La situazione della stazione Termini è degradata da decenni. Ultimamente è molto peggiorata, ma certamente non per colpa degli sgomberi dei centri di accoglienza. E’ vero che in campagna elettorale i leghisti avevano promesso di rimandare indietro tutti gli immigrati che non avevano titolo per stare in Italia. Tutto questo non si è ancora visto in verità. Come si fa a rimpatriare 500mila persone? Questa è una grossa carenza del governo rispetto alle promesse che erano state fatte. Il centro di Castelnuovo di Porto è stato chiuso perché troppo costoso e su questo siamo d’accordo, ma se si trovano migranti che non hanno alcun diritto di restare in Italia questi andrebbero subito espulsi. Purtroppo però nessuno lo fa”.

Il Decreto sicurezza non lo prevede?

“Per valutarne gli effetti concreti serve un minimo di tempo, ma appare già evidente come all’interno manchi una seria strategia per i rimpatri e per evitare nuove partenze. Chiudere i porti e bloccare le Ong può servire fino ad un certo punto.  Occorre invece un intervento sulle coste dell’Africa per mettere in piedi dei progetti in grado di riassorbire gli immigrati arrivati in Italia e che stanno qui senza fare nulla, se non a spacciare o a sfruttare la prostituzione. L’Italia in collaborazione con il governo libico dovrebbe mettere in piedi un piano di rilancio infrastrutturale in Libia, da affidare alle aziende italiane e impiegando nella realizzazione delle opere i migranti che stanno qui senza titolo. Il primo e vero obiettivo dovrebbe essere quello di riportarli tutti in Africa”.

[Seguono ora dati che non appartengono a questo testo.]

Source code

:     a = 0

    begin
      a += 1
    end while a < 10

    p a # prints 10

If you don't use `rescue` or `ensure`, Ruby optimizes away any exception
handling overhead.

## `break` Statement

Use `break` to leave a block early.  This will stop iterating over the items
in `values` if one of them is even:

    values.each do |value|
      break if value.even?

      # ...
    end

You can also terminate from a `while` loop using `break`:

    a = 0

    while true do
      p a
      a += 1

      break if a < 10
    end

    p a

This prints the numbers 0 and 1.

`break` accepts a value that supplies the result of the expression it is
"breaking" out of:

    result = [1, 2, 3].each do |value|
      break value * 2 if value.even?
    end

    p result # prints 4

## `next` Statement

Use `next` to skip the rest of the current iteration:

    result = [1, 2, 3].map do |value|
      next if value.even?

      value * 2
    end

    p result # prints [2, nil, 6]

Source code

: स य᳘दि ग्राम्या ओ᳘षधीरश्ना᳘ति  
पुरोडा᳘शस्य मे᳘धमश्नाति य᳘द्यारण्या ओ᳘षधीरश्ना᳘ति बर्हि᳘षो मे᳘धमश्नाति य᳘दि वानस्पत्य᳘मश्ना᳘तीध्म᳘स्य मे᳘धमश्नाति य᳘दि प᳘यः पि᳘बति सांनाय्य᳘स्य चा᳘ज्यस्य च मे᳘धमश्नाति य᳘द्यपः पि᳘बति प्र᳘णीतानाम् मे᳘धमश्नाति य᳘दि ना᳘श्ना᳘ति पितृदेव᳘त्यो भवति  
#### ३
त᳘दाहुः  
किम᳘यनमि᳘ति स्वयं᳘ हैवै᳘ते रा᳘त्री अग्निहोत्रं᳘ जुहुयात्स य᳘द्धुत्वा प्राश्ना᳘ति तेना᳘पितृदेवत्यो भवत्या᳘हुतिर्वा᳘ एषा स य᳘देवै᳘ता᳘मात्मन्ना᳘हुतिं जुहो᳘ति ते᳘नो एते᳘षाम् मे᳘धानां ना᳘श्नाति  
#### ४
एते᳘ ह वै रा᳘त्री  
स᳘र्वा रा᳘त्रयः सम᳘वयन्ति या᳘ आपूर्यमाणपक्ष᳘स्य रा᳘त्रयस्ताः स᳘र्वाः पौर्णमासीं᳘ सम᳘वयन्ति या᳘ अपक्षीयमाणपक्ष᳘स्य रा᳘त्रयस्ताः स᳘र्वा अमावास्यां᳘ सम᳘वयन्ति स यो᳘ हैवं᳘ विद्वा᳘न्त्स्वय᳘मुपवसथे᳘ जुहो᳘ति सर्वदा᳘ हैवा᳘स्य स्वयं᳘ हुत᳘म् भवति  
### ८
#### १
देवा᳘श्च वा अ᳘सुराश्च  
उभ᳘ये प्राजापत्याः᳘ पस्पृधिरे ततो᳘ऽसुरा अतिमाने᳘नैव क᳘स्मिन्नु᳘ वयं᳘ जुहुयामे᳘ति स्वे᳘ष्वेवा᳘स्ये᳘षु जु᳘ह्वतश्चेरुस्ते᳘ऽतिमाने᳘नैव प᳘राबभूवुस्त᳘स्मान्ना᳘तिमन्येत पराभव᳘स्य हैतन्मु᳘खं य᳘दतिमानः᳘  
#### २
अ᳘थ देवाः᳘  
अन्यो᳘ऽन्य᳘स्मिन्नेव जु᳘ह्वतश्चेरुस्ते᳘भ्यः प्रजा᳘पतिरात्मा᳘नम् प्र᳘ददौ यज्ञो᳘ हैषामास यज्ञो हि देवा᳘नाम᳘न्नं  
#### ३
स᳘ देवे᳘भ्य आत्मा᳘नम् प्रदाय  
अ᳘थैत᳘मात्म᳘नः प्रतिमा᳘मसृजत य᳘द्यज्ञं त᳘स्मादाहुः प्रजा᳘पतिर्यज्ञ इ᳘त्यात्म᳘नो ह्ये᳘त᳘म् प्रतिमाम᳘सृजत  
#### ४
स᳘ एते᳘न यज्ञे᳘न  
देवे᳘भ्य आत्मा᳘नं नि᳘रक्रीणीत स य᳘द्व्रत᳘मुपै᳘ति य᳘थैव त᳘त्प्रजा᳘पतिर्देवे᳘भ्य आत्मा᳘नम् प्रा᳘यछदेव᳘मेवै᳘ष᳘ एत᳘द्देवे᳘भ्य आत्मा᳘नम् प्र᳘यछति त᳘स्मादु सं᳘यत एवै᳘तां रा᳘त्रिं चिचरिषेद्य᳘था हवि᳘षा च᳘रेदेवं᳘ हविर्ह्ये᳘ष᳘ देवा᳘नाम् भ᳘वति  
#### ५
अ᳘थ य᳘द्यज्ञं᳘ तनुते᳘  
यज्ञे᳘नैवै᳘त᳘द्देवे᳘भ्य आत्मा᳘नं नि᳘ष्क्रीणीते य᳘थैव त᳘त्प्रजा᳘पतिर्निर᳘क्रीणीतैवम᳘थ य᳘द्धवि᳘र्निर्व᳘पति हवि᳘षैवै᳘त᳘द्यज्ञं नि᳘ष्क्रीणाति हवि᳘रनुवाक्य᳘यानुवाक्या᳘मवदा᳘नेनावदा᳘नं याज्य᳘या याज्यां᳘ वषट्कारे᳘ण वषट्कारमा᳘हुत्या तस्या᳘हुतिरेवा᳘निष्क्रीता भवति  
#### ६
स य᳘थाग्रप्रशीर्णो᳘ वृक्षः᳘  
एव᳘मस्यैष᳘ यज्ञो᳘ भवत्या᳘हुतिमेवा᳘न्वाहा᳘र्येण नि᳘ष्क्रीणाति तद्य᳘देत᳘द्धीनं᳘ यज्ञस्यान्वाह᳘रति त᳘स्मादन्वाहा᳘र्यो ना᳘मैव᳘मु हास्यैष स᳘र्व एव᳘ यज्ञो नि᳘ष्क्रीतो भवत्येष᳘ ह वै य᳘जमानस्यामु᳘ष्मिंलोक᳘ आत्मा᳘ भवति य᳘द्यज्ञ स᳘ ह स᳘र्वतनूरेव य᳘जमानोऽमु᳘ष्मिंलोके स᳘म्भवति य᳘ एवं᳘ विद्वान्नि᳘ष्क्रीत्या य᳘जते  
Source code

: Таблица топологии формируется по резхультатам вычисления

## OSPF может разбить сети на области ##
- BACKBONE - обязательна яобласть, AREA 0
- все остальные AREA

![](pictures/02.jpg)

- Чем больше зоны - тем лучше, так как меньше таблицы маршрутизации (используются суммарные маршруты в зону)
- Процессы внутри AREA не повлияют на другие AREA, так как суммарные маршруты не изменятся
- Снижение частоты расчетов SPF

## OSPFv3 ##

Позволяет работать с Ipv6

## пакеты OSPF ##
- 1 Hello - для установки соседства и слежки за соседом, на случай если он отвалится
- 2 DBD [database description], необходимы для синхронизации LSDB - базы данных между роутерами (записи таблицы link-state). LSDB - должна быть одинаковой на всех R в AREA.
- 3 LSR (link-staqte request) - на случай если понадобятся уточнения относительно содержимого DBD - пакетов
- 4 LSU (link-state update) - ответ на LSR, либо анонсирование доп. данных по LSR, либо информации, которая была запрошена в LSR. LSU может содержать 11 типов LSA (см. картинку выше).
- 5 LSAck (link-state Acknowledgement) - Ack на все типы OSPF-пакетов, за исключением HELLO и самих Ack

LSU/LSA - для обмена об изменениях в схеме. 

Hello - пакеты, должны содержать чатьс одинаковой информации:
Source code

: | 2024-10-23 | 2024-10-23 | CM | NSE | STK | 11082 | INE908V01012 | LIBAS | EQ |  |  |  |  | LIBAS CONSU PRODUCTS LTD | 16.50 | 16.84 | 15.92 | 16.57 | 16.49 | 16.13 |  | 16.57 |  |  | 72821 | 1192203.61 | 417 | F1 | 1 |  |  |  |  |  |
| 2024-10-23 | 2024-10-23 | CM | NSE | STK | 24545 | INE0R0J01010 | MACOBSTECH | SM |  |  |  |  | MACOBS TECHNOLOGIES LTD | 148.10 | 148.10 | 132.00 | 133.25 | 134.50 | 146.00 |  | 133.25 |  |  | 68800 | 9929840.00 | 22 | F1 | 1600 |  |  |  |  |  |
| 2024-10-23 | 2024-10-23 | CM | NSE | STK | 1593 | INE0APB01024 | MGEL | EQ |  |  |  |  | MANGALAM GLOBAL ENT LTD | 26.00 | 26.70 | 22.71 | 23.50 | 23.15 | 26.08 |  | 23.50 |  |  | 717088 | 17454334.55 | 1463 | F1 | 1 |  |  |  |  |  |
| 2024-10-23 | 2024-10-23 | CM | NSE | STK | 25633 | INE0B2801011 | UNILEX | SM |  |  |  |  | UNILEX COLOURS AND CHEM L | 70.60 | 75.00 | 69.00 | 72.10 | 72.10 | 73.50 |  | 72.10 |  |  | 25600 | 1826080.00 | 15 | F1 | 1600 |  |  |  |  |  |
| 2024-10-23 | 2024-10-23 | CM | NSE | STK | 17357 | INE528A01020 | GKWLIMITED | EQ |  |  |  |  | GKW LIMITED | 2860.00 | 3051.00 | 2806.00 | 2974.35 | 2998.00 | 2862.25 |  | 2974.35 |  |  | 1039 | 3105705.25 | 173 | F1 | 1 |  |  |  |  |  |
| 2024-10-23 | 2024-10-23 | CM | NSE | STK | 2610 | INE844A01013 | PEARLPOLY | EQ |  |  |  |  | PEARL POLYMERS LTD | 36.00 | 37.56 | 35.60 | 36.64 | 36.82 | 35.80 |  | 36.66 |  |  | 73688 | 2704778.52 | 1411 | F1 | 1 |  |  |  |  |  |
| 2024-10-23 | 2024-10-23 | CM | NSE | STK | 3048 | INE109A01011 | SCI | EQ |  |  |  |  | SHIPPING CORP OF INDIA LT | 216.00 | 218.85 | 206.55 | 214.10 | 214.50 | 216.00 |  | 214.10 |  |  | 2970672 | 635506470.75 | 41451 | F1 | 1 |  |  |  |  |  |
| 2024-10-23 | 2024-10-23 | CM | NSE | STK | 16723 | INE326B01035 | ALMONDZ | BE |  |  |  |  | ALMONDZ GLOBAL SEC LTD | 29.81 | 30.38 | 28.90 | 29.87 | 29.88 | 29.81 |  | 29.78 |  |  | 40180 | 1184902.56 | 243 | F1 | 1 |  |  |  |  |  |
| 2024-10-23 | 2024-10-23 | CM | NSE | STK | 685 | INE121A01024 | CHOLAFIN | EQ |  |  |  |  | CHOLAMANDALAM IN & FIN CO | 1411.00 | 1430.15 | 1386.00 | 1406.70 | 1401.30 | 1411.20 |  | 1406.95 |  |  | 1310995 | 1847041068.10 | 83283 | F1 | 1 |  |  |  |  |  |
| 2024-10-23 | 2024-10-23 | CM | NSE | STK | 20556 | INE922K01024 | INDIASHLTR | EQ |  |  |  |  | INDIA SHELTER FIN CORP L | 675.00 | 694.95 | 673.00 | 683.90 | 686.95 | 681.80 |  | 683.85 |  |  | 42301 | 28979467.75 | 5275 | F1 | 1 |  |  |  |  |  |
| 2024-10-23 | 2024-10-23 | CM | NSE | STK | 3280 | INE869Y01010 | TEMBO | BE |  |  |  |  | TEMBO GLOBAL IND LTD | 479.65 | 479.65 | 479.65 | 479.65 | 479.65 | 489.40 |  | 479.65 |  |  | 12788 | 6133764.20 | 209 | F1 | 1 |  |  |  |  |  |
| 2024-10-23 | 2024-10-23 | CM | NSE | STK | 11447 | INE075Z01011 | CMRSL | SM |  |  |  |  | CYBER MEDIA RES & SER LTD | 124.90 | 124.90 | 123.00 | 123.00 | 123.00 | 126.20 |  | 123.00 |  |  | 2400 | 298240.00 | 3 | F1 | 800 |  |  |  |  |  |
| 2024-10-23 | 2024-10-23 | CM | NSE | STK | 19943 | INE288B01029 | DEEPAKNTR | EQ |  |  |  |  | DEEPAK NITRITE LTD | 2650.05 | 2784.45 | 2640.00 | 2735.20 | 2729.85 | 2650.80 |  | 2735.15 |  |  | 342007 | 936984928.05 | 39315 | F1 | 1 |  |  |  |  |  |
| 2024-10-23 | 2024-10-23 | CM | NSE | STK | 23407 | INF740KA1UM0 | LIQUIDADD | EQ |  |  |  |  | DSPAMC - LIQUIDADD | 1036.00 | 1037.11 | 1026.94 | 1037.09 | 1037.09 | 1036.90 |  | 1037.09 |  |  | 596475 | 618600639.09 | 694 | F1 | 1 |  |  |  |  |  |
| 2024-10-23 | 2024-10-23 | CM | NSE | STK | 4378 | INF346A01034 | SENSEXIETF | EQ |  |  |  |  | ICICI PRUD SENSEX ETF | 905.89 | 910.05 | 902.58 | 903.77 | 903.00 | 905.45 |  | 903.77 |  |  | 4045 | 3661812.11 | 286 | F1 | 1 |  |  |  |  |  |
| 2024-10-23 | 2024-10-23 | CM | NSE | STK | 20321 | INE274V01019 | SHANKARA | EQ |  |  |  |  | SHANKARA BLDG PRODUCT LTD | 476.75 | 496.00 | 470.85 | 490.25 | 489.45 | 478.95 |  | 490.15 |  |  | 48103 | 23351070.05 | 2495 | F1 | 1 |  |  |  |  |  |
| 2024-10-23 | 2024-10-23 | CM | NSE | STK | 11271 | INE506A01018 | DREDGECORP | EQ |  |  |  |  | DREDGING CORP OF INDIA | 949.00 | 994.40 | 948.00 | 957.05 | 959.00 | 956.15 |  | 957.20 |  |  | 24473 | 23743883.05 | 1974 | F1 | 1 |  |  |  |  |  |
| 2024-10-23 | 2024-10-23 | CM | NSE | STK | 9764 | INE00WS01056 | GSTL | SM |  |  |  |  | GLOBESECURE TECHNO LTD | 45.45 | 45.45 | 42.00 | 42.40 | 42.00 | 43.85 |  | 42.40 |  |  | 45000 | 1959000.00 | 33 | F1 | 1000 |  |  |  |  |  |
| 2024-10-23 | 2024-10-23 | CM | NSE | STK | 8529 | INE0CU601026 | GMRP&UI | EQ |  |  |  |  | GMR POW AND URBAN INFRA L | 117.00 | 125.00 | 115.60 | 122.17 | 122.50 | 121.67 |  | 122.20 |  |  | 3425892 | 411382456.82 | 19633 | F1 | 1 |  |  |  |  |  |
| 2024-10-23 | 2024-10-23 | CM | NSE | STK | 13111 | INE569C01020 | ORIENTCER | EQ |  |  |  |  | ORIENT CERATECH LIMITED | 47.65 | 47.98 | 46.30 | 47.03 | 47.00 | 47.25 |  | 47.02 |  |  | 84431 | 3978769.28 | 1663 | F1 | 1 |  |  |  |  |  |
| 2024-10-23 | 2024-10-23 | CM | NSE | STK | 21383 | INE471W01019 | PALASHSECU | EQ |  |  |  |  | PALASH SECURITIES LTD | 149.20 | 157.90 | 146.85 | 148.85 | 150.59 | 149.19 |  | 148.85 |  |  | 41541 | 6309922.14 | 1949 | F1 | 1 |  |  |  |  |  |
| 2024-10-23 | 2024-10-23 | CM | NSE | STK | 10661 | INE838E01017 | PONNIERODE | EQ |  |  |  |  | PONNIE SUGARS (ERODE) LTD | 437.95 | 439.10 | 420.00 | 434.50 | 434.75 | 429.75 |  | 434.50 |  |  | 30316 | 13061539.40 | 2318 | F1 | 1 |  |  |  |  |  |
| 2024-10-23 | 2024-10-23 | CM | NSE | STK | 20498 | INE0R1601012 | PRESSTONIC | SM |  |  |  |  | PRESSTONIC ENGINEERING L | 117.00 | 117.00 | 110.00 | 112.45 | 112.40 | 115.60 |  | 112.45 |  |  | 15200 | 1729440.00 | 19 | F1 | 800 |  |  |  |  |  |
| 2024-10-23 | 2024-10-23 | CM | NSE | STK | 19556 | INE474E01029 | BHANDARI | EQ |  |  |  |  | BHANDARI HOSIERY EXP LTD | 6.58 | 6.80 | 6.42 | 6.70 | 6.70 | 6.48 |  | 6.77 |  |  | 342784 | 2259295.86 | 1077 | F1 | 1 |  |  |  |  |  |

Intanto l’Italia è in crisi diplomatica con la Francia. Hanno fatto bene Di Maio e Salvini a puntare il dito contro le politiche coloniali francesi che avrebbero impoverito l’Africa?

“E’ una polemica vecchia, che rispecchia l’esigenza di ogni nazione di portare avanti i propri interessi. Il problema non è che la Francia continui a fare i suoi, ma che noi non abbiamo fatto i nostri per molto tempo. Francia e Germania hanno firmato un accordo che di fatto sorpassa la Ue e non si capisce proprio per quale motivo questa debba restare in piedi. Poi se permette trovo paradossale che si faccia una critica così feroce contro il Franco CFA e non all’euro che è la vera ed unica causa di tutti i problemi. Mi pare tanto la ricerca ossessiva di un capro espiatorio all’estero. In Francia ci sono migliaia di persone che tutti i sabato stanno in piazza a rischio della propria incolumità fisica per chiedere l’uscita dalla Ue, mentre da noi questo tema non viene più neanche considerato dai cosiddetti sovranisti. E allora, a che serve attaccare i francesi?”.